Stress vs Anxiety
Stress vs Anxiety
Life can be extremely stressful and can lead to a lot of stress and anxiety. But how do I know if I just have stress or an anxiety disorder?
Well, when you are in the moment it can be hard to tell the difference but the main way to tell them apart is the cause and duration. Stress is a process where an external demand in life outweighs the resources you have. For example, the amount of work that you have vs your capability and time to do the job. The amount of stress depends on the level of demand and the capabilities or resources you have available to deal with the stress. You are able to tackle stress head as it is manageable, meaning that it is a short-term issue that goes away once the cause is resolved.
If the stress is not resolved or treated and the feeling of dread continues after the situation has passed, the stress has evolved into an anxiety disorder. The cause is now internal as it is your own genetic make up and hormones that are triggering the fight or flight response. This response continues to happen even when there is no actual threat present. Anxiety has a large toll on the body and mind as it reduces the serotonin stores causing low moods and even depression. There are many different types of disorders that come under the title of anxiety including generalized anxiety, panic disorders, phobias, social anxiety, obsessive compulsive disorder and post traumatic stress disorder.
The symptoms that are shared by both anxiety and stress include irritability, fatigue, insomnia, digestive problems, and muscle pain and tension.
Whereas anxiety can also affect the body in so many ways including:
Cardiovascular system: increased heart rate, palpitations, and chest pain. Increased risk of high blood pressure and heart disease
Central nervous system: increase in hormone and chemicals released into the system causing headaches, dizziness, and depression. With long term increase of hormones can cause weight gain.
Urinary and digestive systems: stomach aches, nausea, diarrhoea, and other digestive issues. Can cause lack of appetite and even can be linked to irritable bowel syndrome.
Immune system: frequent boosts in hormones, gives short increases in immunity, but then drops to low levels. This makes you vulnerable to infections and illnesses.

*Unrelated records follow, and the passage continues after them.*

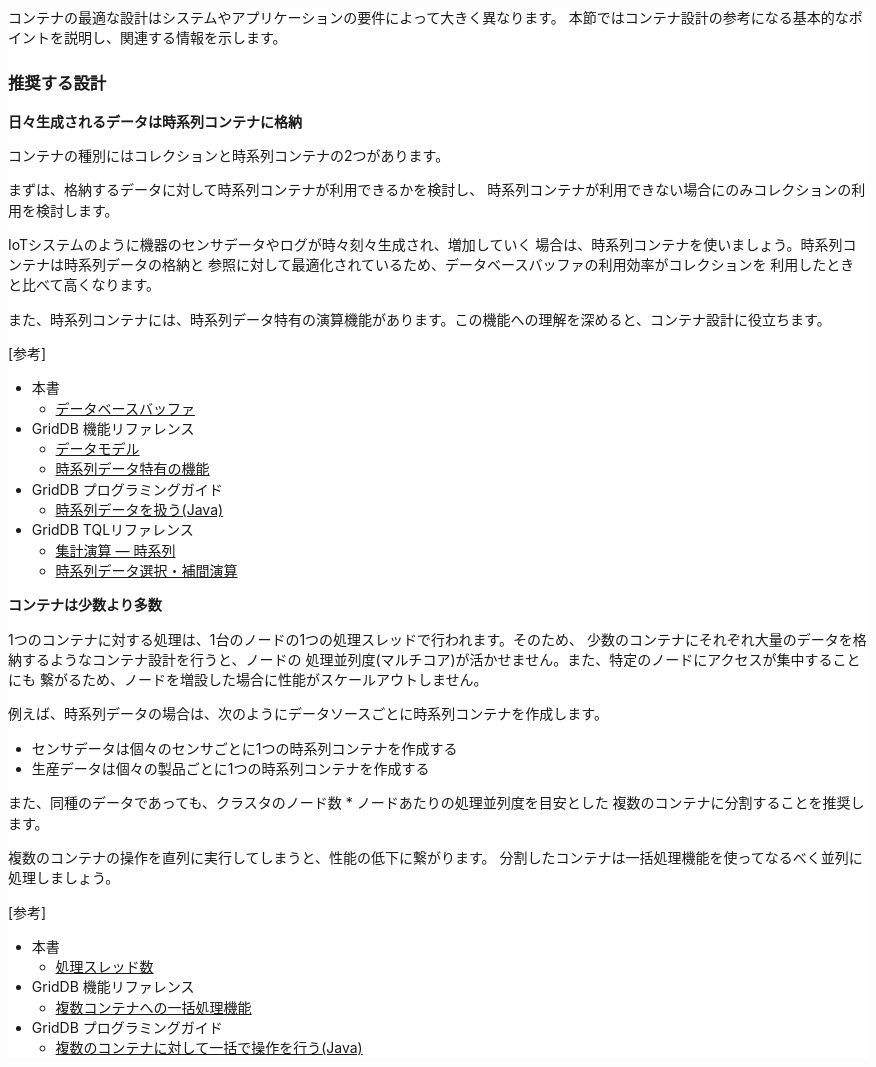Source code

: コンテナの最適な設計はシステムやアプリケーションの要件によって大きく異なります。
本節ではコンテナ設計の参考になる基本的なポイントを説明し、関連する情報を示します。

### 推奨する設計

**日々生成されるデータは時系列コンテナに格納**

コンテナの種別にはコレクションと時系列コンテナの2つがあります。

まずは、格納するデータに対して時系列コンテナが利用できるかを検討し、
時系列コンテナが利用できない場合にのみコレクションの利用を検討します。

IoTシステムのように機器のセンサデータやログが時々刻々生成され、増加していく
場合は、時系列コンテナを使いましょう。時系列コンテナは時系列データの格納と
参照に対して最適化されているため、データベースバッファの利用効率がコレクションを
利用したときと比べて高くなります。

また、時系列コンテナには、時系列データ特有の演算機能があります。この機能への理解を深めると、コンテナ設計に役立ちます。

[参考]
- 本書
  - [データベースバッファ](#store_memory)
- GridDB 機能リファレンス
  - [データモデル](../3.md_reference_feature/md_reference_feature.md#data_model)
  - [時系列データ特有の機能](../3.md_reference_feature/md_reference_feature.md#ts_data_functions)
- GridDB プログラミングガイド
  - [時系列データを扱う(Java)](../10.md_programming_guide/md_programming_guide.md#java_timeseries_function)
- GridDB TQLリファレンス
  - [集計演算 ― 時系列](../11.md_reference_tql/md_reference_tql.mdl#aggregation_ts)
  - [時系列データ選択・補間演算](../11.md_reference_tql/md_reference_tql.md#ts_data_selection)

**コンテナは少数より多数**

1つのコンテナに対する処理は、1台のノードの1つの処理スレッドで行われます。そのため、
少数のコンテナにそれぞれ大量のデータを格納するようなコンテナ設計を行うと、ノードの
処理並列度(マルチコア)が活かせません。また、特定のノードにアクセスが集中することにも
繋がるため、ノードを増設した場合に性能がスケールアウトしません。

例えば、時系列データの場合は、次のようにデータソースごとに時系列コンテナを作成します。
- センサデータは個々のセンサごとに1つの時系列コンテナを作成する
- 生産データは個々の製品ごとに1つの時系列コンテナを作成する

また、同種のデータであっても、クラスタのノード数 * ノードあたりの処理並列度を目安とした
複数のコンテナに分割することを推奨します。

複数のコンテナの操作を直列に実行してしまうと、性能の低下に繋がります。
分割したコンテナは一括処理機能を使ってなるべく並列に処理しましょう。

[参考]
- 本書
  - [処理スレッド数](#num_of_threads)
- GridDB 機能リファレンス
  - [複数コンテナへの一括処理機能](../3.md_reference_feature/md_reference_feature.md#batch_functions)
- GridDB プログラミングガイド
  - [複数のコンテナに対して一括で操作を行う(Java)](../10.md_programming_guide/md_programming_guide.md#java_batch_functions)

Anxiety also causes difficulty concentrating, difficulty breathing, low libido and social isolation. Anxiety can also lead to panic attaches where you can become dizzy, sweating and gasp for air. These can be very scary as you are not able to gain control of your breath and mind.
This can cause a large toll on your life. There are many ways you can help reduce the effects of anxiety which I will talk about in a post later this week, but if it is affecting you in a serious way, seek help. This can be either your GP or an organisation such as beyond blue.